Nothing is needed except the lines below that run from the one with "right shoulder: (431, 452)" through the one with "neck: (360, 374)", repeated exactly.

Stored items:
-- Opening Marker --

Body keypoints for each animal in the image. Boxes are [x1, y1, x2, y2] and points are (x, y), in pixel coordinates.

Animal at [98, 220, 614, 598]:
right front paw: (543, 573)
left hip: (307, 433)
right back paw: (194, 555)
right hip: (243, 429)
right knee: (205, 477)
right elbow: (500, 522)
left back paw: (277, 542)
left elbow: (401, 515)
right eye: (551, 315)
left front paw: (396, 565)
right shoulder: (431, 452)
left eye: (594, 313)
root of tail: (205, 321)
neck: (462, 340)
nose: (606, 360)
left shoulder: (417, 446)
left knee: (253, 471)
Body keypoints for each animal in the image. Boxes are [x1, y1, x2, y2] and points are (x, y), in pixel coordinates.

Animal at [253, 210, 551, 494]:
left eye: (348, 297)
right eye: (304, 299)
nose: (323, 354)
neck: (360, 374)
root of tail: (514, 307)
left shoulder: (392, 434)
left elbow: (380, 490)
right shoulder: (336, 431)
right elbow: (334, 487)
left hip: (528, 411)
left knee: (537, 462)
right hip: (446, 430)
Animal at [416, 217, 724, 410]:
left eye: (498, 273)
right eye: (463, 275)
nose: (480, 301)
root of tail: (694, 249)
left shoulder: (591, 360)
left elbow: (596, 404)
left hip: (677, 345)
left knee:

-- Closing Marker --
-- Opening Marker --

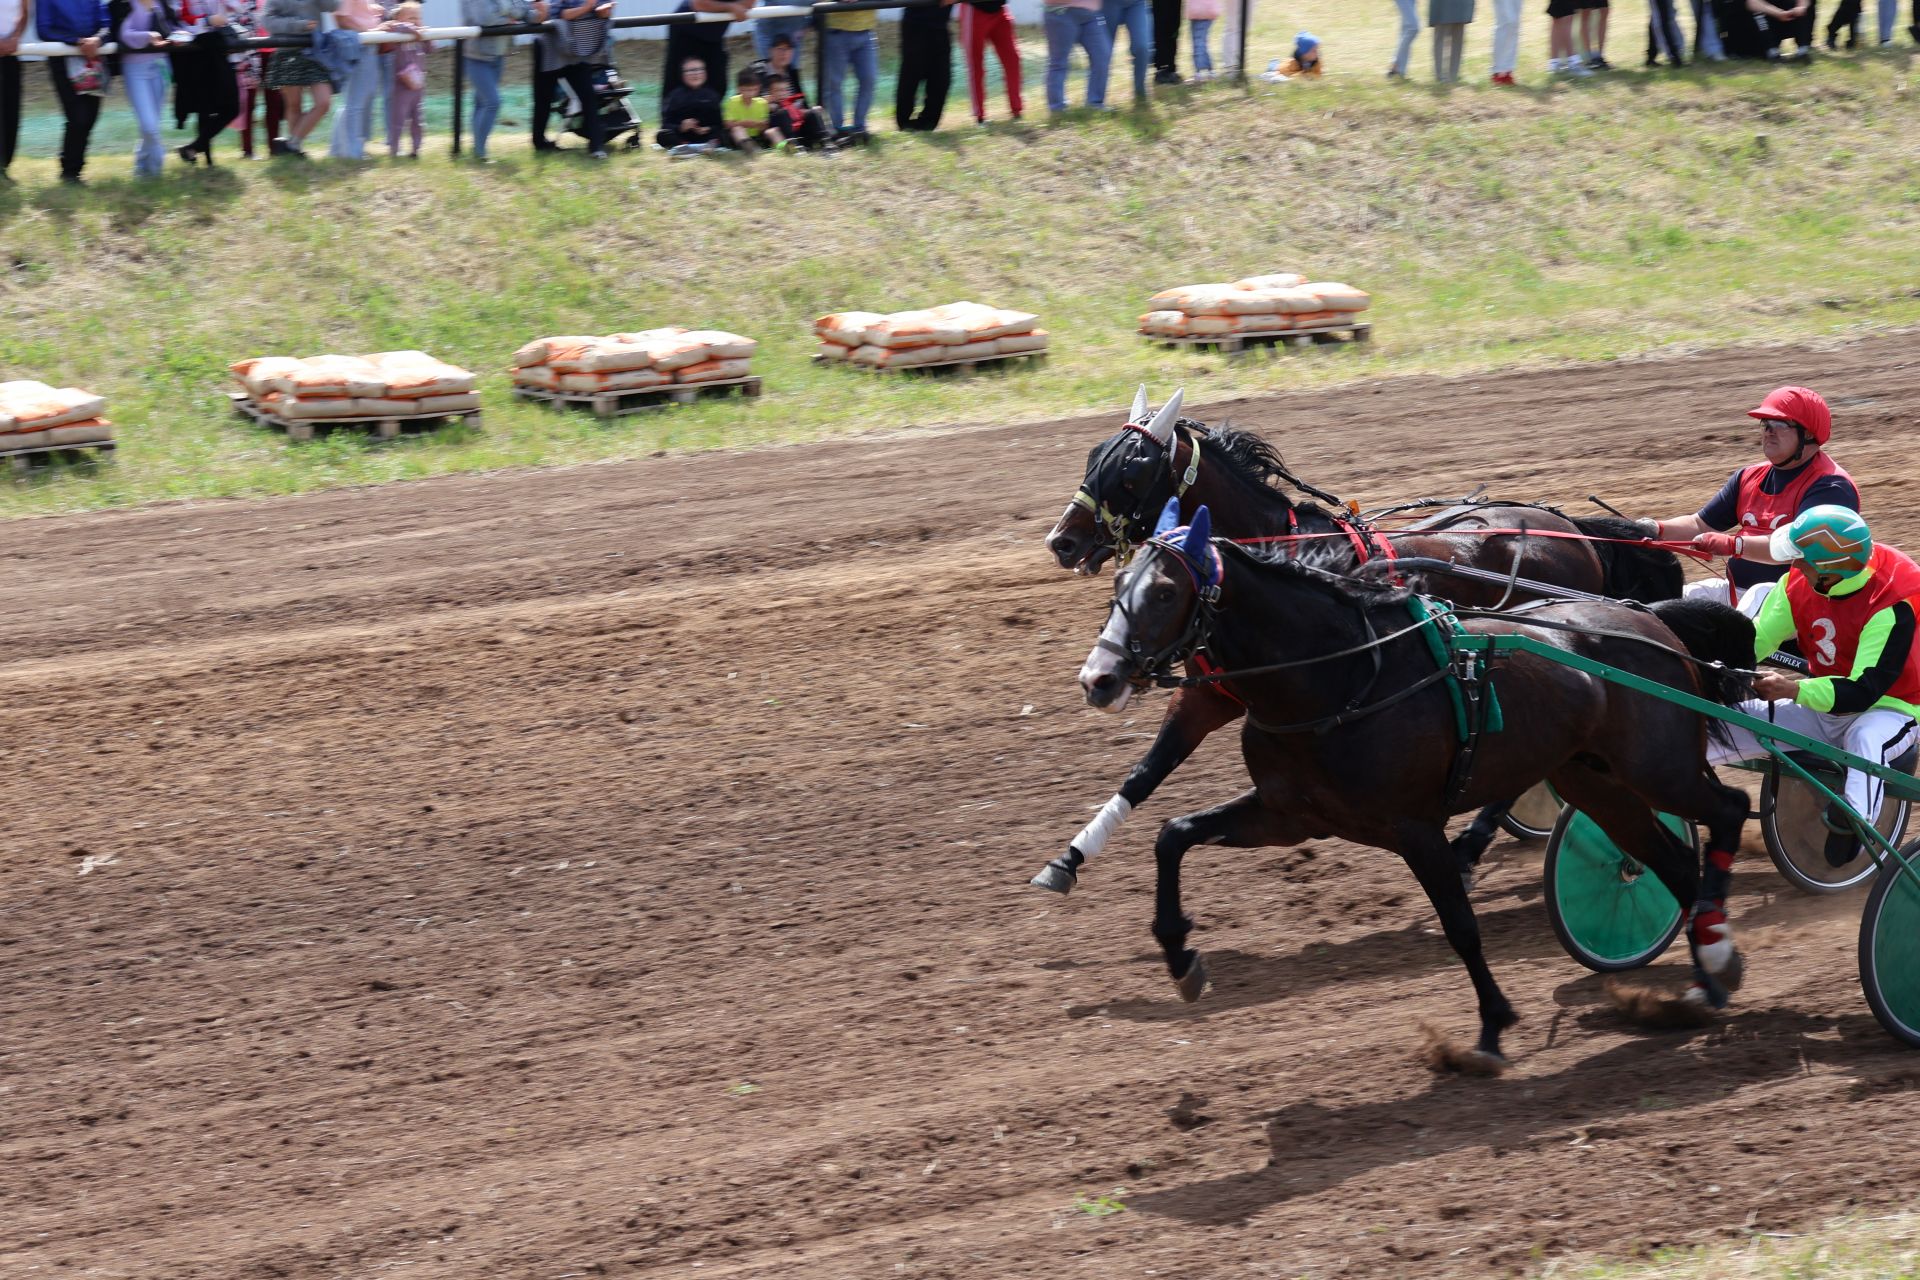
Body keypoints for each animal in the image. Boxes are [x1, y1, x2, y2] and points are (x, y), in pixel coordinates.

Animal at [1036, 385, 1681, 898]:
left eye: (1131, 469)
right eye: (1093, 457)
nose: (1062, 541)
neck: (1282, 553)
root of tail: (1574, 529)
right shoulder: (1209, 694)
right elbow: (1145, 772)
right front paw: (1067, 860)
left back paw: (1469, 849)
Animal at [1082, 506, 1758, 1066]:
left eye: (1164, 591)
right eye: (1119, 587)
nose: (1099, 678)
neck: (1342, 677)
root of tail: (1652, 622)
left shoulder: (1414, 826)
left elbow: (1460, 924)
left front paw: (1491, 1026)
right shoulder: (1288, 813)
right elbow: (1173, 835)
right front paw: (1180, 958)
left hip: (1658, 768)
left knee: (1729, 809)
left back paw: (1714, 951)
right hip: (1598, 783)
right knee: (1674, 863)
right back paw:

-- Closing Marker --

Result of the exercise:
right shoulder: (431, 452)
left eye: (594, 313)
root of tail: (205, 321)
neck: (462, 340)
nose: (606, 360)
left shoulder: (417, 446)
left knee: (253, 471)
Body keypoints for each animal in the image. Boxes are [x1, y1, x2, y2] and points are (x, y), in pixel coordinates.

Animal at [253, 210, 551, 494]:
left eye: (348, 297)
right eye: (304, 299)
nose: (323, 354)
neck: (360, 374)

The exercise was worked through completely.